Statistical Analysis

Data were analyzed from November 1, 2019, through May 31, 2021. Incorporating sample weights and accounting for the clusters and strata of the complex study design of the NHANES, we calculated the prevalence of gout and hyperuricemia within the US adult Black and White populations according to sex. We next determined the association between each risk factor and the odds of gout among men and women, adjusting for age and race, along with racial differences in the levels and frequencies of each risk factor (specifically, the age-adjusted difference between Black and White women and Black and White men). We then performed stepwise logistic regression by adding potential risk factors one by one to show how the association between self-reported Black race and gout changed with the addition of each variable, among those with complete data available, for women and men separately. We started with educational level, followed by poverty (2 social factors), then consecutively added alcohol consumption, diet score, and BMI (3 lifestyle factors potentially associated with educational level and poverty), and finished with diuretic medication use and CKD status (2 clinical factors potentially associated with the other purported risk factors). Characteristics of these women and men were similar to those of the sample at large (eTable 1 in the Supplement), as was age-adjusted prevalence of gout and hyperuricemia (eTable 2 in the Supplement). We calculated 95% CIs for all effect estimates. We used SAS, version 9.4 (SAS Institute, Inc) for all statistical analyses. Two-sided P < .05 indicated statistical significance.

Results

Overall, we included 18 693 participants comprising 3085 Black men (mean [SD] age, 43.6 [0.5] years), 3304 Black women (mean [SD] age, 44.8 [0.4] years), 6109 White men (mean [SD] age, 48.2 [0.3] years), and 6195 White women (mean [SD] age, 49.8 [0.3] years). Table 1 shows the characteristics stratified by sex and race. For both sexes, Black participants tended to be younger than White participants and had a higher frequency of poverty and lower educational attainment. With the exception of alcohol consumption, which was greater among White adults, all risk factors for gout and hyperuricemia were more prevalent in Black adults than White adults.

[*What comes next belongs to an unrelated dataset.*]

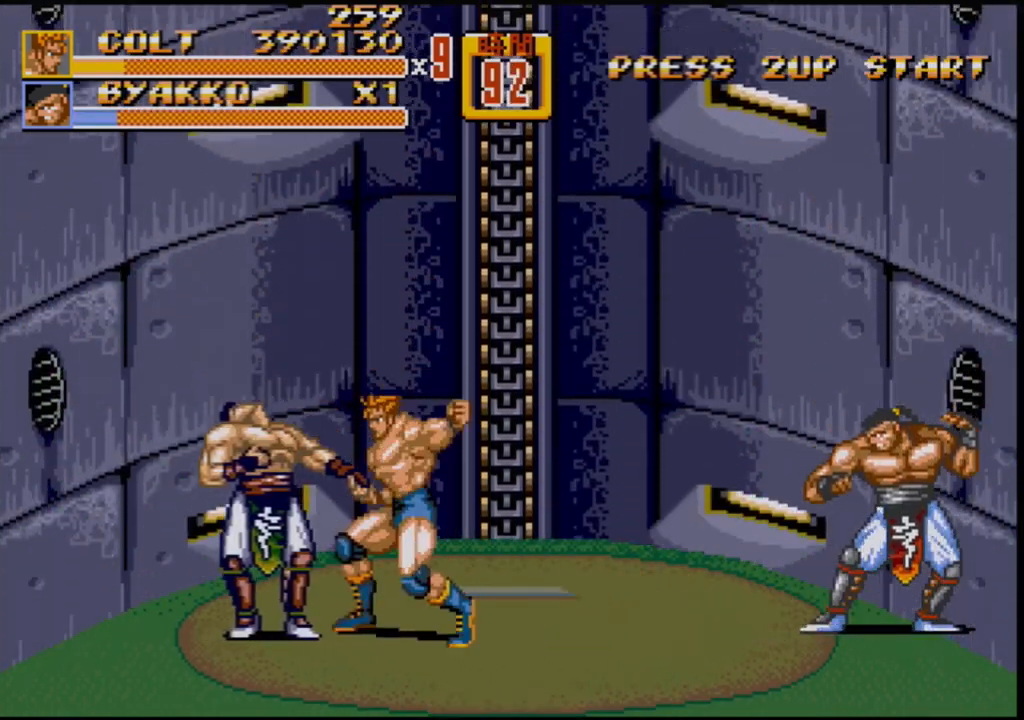
{"buttons": [], "events": [[50, "DPAD_LEFT", "down"], [150, "B", "down"], [183, "DPAD_LEFT", "up"], [233, "B", "up"]]}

Table 1. Participant Characteristics by Sex and Race.

Characteristic	Women		Men
Characteristic	Black (n = 3304)	White (n = 6195)	Black (n = 3085)	White (n = 6109)
Age, mean (SD), y	44.8 (0.4)	49.8 (0.3)	43.6 (0.5)	48.2 (0.3)
Educational level high school or less^a
No. of participants	1521	2447	1699	2612
Weighted % (95% CI)	43.5 (40.8-46.3)	32.7 (30.0-35.4)	52.9 (50.2-55.6)	35.4 (32.2-38.6)
Family income-to-poverty ratio <1.3^a
No. of participants	1694	1201	904	1542
Weighted % (95% CI)	39.7 (36.2-43.1)	18.0 (16.0-20.0)	32.4 (29.3-35.4)	14.8 (13.0-16.6)
BMI, mean (SD)	32.0 (0.2)	28.7 (0.1)	28.9 (0.1)	28.7 (0.1)
No. of alcoholic drinks consumed per week, mean (SD)	2.0 (0.1)	2.4 (0.1)	5.1 (0.2)	5.7 (0.2)
DASH score, mean (SD)^b	28.9 (0.1)	25.3 (0.1)	30.4 (0.1)	27.4 (0.1)
Diuretic use^a
No. of participants	419	639	293	540
Weighted % (95% CI)	10.8 (9.7-11.9)	8.4 (7.6-9.2)	6.8 (5.8-7.9)	6.1 (5.5-6.8)
CKD (eGFR <60 mL/min/1.73 m²)^a
No. of participants	347	596	299	479
Weighted % (95% CI)	9.6 (8.4-10.7)	7.3 (6.6-8.0)	7.6 (6.7-8.4)	4.9 (4.3-5.6)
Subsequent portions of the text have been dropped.